People take to social media to find the next best thing. Figure out a schedule that works for you and over time you can alter it. Make sure you’re checking on your insights and statistics, so you can see the best times to post. It’s important to post content at a time when most of your followers are active. The best chance you have of people sharing your music is through social media. It can act as a snowball effect. Once one person shares it, someone else does and so on.

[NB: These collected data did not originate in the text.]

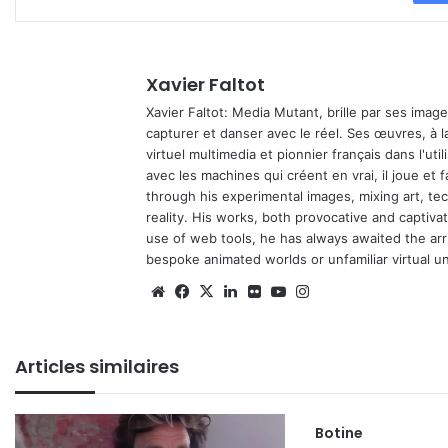
Xavier Faltot
Xavier Faltot: Media Mutant, brille par ses imag
capturer et danser avec le réel. Ses œuvres, à 
virtuel multimedia et pionnier français dans l'utili
avec les machines qui créent en vrai, il joue et
through his experimental images, mixing art, t
reality. His works, both provocative and captiva
use of web tools, he has always awaited the arriv
bespoke animated worlds or unfamiliar virtual u
We
Fa
X
Lin
Fli
Yo
Ins
bsi
ce
ke
ckr
uT
tag
te
bo
din
ub
ra
Articles similaires
ok
e
m
Botine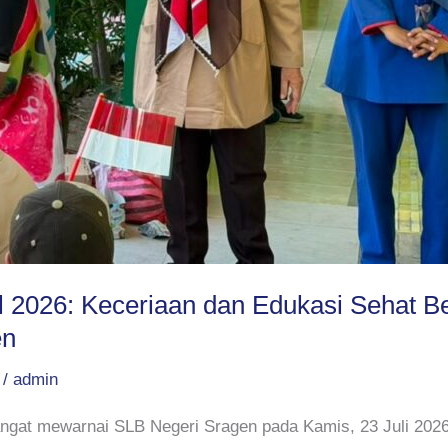
 2026: Keceriaan dan Edukasi Sehat B
en
/
admin
at mewarnai SLB Negeri Sragen pada Kamis, 23 Juli 2026.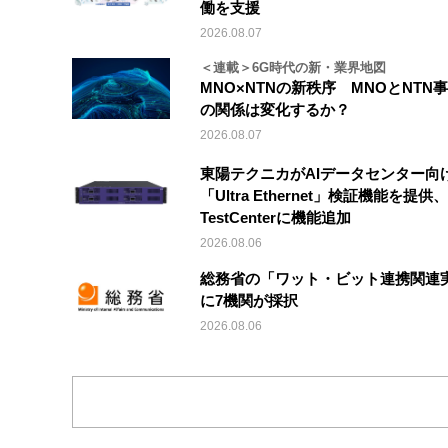
働を支援
2026.08.07
＜連載＞6G時代の新・業界地図
MNO×NTNの新秩序 MNOとNTN
の関係は変化するか？
2026.08.07
東陽テクニカがAIデータセンター向
「Ultra Ethernet」検証機能を提供、V
TestCenterに機能追加
2026.08.06
総務省の「ワット・ビット連携関連
に7機関が採択
2026.08.06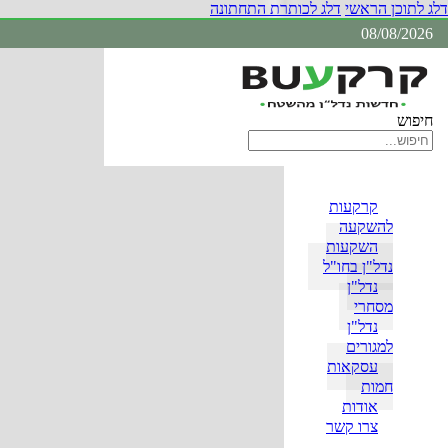
דלג לתוכן הראשי
דלג לכותרת התחתונה
08/08/2026
חיפוש
קרקעות
להשקעה
השקעות
נדל"ן בחו"ל
נדל"ן
מסחרי
נדל"ן
למגורים
עסקאות
חמות
אודות
צרו קשר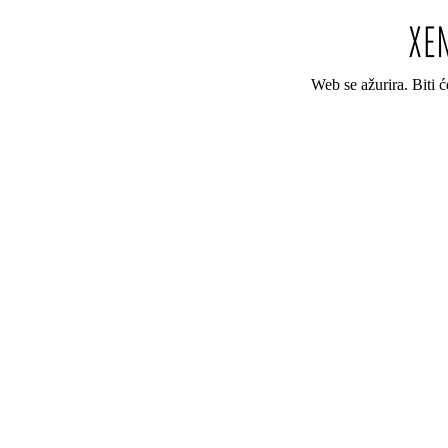
Web se ažurira. Biti 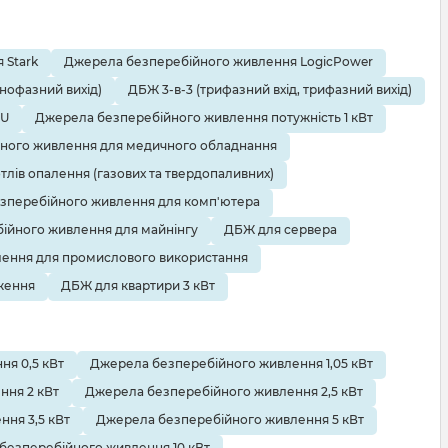
 Stark
Джерела безперебійного живлення LogicPower
днофазний вихід)
ДБЖ 3-в-3 (трифазний вхід, трифазний вихід)
EU
Джерела безперебійного живлення потужність 1 кВт
ного живлення для медичного обладнання
тлів опалення (газових та твердопаливних)
зперебійного живлення для комп'ютера
ійного живлення для майнінгу
ДБЖ для сервера
ення для промислового використання
ження
ДБЖ для квартири 3 кВт
я 0,5 кВт
Джерела безперебійного живлення 1,05 кВт
ння 2 кВт
Джерела безперебійного живлення 2,5 кВт
ня 3,5 кВт
Джерела безперебійного живлення 5 кВт
безперебійного живлення 10 кВт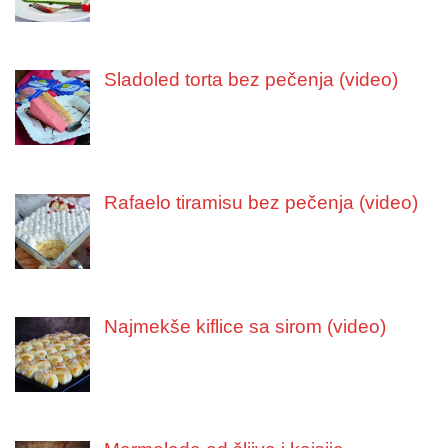
Sladoled torta bez pečenja (video)
Rafaelo tiramisu bez pečenja (video)
Najmekše kiflice sa sirom (video)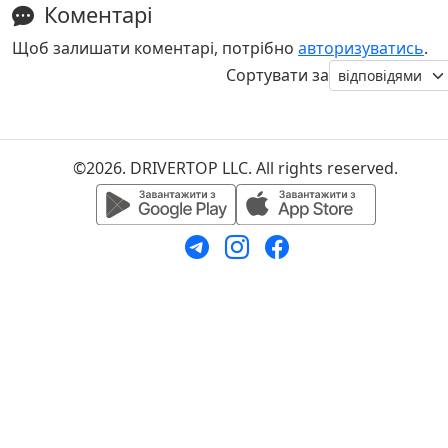
Коментарі
Щоб залишати коментарі, потрібно
авторизуватись
.
Сортувати за
©2026. DRIVERTOP LLC. All rights reserved.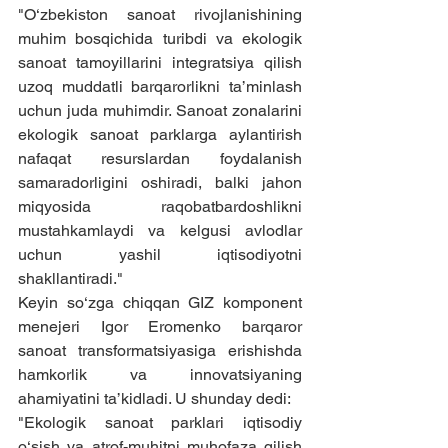
"O‘zbekiston sanoat rivojlanishining 
muhim bosqichida turibdi va ekologik 
sanoat tamoyillarini integratsiya qilish 
uzoq muddatli barqarorlikni ta’minlash 
uchun juda muhimdir. Sanoat zonalarini 
ekologik sanoat parklarga aylantirish 
nafaqat resurslardan foydalanish 
samaradorligini oshiradi, balki jahon 
miqyosida raqobatbardoshlikni 
mustahkamlaydi va kelgusi avlodlar 
uchun yashil iqtisodiyotni 
shakllantiradi."
Keyin so‘zga chiqqan GIZ komponent 
menejeri Igor Eromenko barqaror 
sanoat transformatsiyasiga erishishda 
hamkorlik va innovatsiyaning 
ahamiyatini ta’kidladi. U shunday dedi:
"Ekologik sanoat parklari iqtisodiy 
o‘sish va atrof-muhitni muhofaza qilish 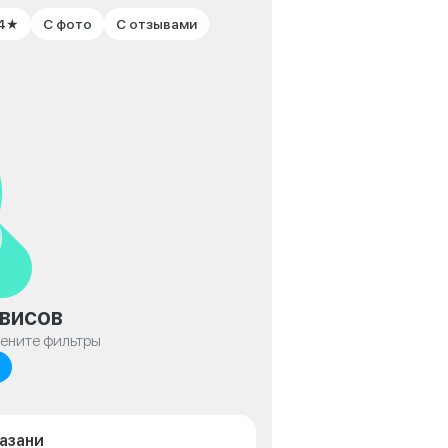
 4★
С фото
С отзывами
висов
мените фильтры
Казани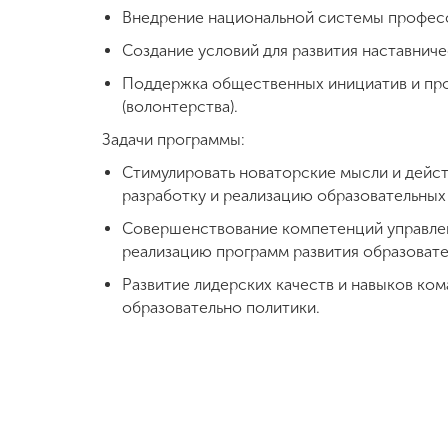
Внедрение национальной системы професс
Создание условий для развития наставниче
Поддержка общественных инициатив и прое
(волонтерства).
Задачи программы:
Стимулировать новаторские мысли и дейст
разработку и реализацию образовательных
Совершенствование компетенций управле
реализацию программ развития образовате
Развитие лидерских качеств и навыков ко
образовательно политики.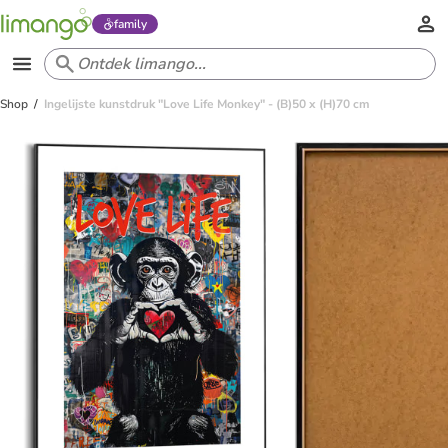
family
Shop
Ingelijste kunstdruk "Love Life Monkey" - (B)50 x (H)70 cm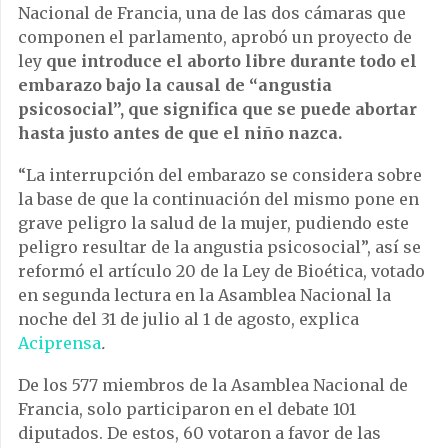
Nacional de Francia, una de las dos cámaras que
componen el parlamento, aprobó un proyecto de
ley
que introduce el aborto libre durante todo el
embarazo bajo la causal de “angustia
psicosocial”, que significa que se puede abortar
hasta justo antes de que el niño nazca.
“La interrupción del embarazo se considera sobre
la base de que la continuación del mismo pone en
grave peligro la salud de la mujer, pudiendo este
peligro resultar de la angustia psicosocial”, así se
reformó el artículo 20 de la Ley de Bioética, votado
en segunda lectura en la Asamblea Nacional la
noche del 31 de julio al 1 de agosto, explica
Aciprensa
.
De los 577 miembros de la Asamblea Nacional de
Francia, solo participaron en el debate 101
diputados. De estos, 60 votaron a favor de las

Ensure you get on social media straight away. If you’re starting to think about a career in music, then now is the time to set up a social media page across all platforms. Keep on top of it as well because people will lose interest quickly when you’re fresh to the scene. You need to engage with your followers as this will encourage them to support you further. The more they get back, the more they will then give. Social media is a place where you can promote your Fan Links, Content Unlocks and Pre-saves. So it really is a must-have tool.
Enjoy every minute of it!
Wrapping this advice up with the most important part. Enjoy everything you do! If you’re not loving it, then why are you doing it? When it becomes a chore and no longer enjoyable, it’s time to take a break. Hopefully this guide will give you some advice when starting out in your music career. Being an independent artist is challenging. There will be many obstacles you have to face, but it’s rewarding above all. Seeing people go crazy for your latest track, knowing it was all down to you. Well, what more could you ask for?